A Google map image from 2020 oriented with north at the top reproduces early images of the delta as a green, wedge-shaped space.
The cultural geography of the Red River Delta has also been mapped.
The Red River Delta in particular, and northern Vietnam in general, are considered the cradle of Vietnamese civilization. Lê Bá Thảo argues that "the history of the conquest of the Red River delta" created the "Red River civilization" (Lê 1997, 317). As Weiting Guo shows for elsewhere in the Sinosphere, Vietnamese civilization has often been viewed in terms of its relationship to water. The Red River has been a short and swift river with frequently floods and both irrigation and flood control have been key communal projects and state functions among Vietnamese. The following map from Henri Brenier's Essai d'Atlas statistique de l'Indochine française shows the extent of both the dike and irrigation networks that help control water flows (Brenier 1914, 222).

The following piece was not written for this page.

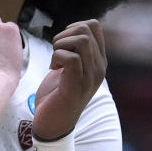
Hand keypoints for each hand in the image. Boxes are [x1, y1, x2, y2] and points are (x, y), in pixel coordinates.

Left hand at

Two important population centers in northern Vietnam are Hanoi, the current capital of Vietnam, and Thai Nguyen, an industrial center. A page later in this path explores cartographic representations of these urban spaces and their relationship to the surrounding countryside.
One final characteristic of the physical geography of northern Vietnam is the difference between the delta and the surrounding hills and mountains. The Việt Bắc, one of the strongholds of the Việt Minh during the First Indochina War, was located in these hills and mountains adjacent to the border with China.